Both directors Lenny Abrahamson and Hettie Macdonald are masterful at creating this atmosphere of tension, creating a heightened awareness of the character’s positions in relation to both their internal and external landscapes. We absorb the gentle rest of Marianne’s head on Connell’s shoulder at Streedagh Beach in Sligo, and feel her distressed clutch to the kitchen sink as Connell initiates their inconclusive break up. It is through highlighting these tiny intricacies that we gain insight into their intimacy, and we want more. Kitchens, classrooms, nightclubs, beaches, car interiors: these are spaces and places we know, and it is in these spaces we also get to know Connell and Marianne, and understand instance by instance, episode by episode what the philosopher Thoreau may be getting at in his statement that "it’s not what you look at that matters, it’s what you see".

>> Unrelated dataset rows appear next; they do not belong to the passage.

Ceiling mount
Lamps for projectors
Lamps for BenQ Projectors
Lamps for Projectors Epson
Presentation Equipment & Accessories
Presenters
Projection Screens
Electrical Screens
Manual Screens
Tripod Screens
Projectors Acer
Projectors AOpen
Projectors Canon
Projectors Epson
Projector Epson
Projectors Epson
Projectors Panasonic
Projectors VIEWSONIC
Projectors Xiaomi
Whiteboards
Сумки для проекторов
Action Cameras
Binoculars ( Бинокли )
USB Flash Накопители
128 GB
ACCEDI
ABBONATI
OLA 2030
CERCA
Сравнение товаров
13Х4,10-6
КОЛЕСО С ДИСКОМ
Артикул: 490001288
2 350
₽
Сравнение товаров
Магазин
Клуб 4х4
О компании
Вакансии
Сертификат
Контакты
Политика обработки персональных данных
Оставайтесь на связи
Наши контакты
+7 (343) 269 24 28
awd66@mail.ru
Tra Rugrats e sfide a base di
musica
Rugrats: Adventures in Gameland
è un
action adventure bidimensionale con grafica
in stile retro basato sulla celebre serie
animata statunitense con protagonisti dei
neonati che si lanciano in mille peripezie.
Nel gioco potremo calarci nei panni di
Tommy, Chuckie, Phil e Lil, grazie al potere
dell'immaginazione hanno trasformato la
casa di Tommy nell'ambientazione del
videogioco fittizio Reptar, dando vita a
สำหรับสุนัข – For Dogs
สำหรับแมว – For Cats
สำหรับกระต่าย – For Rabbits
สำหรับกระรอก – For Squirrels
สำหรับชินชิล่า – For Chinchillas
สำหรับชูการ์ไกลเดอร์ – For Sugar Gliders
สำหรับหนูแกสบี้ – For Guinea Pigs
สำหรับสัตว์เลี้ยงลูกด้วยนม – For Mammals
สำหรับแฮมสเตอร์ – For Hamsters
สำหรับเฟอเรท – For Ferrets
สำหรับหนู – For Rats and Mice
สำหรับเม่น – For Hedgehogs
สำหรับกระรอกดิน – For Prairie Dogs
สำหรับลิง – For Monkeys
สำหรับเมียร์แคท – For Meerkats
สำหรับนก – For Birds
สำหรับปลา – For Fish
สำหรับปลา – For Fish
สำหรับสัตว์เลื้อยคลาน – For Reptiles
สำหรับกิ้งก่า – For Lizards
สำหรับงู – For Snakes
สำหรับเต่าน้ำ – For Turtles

This statement also bears light on conflicting views that the Marianne of the TV series is too pretty. However judgements on her appearance, particularly whilst in secondary school, are based on a construct upheld by her poor self esteem and her classmates’ perception of her. Why do we care? Possibly because Connell cares, and this is indicative of some of the preconceptions and notions around female attractiveness and/or gender roles which prevail in our society. We love Connell; Mescal’s character has a warmth and a vulnerability that is entirely relatable. The Irish like an underdog and, although both of these characters are deserving of this title, there are issues of class at play here, which perhaps gets a little lost in the complex retelling of this relationship.
Normal People arrives at the right time for this kind of introspection and analysis, yet the series also provides an opportunity for a collective witnessing of sorts, to the state of ourselves and the state of the nation. Joe Exotic will come and go, but the experience of this show may be much slower to fade.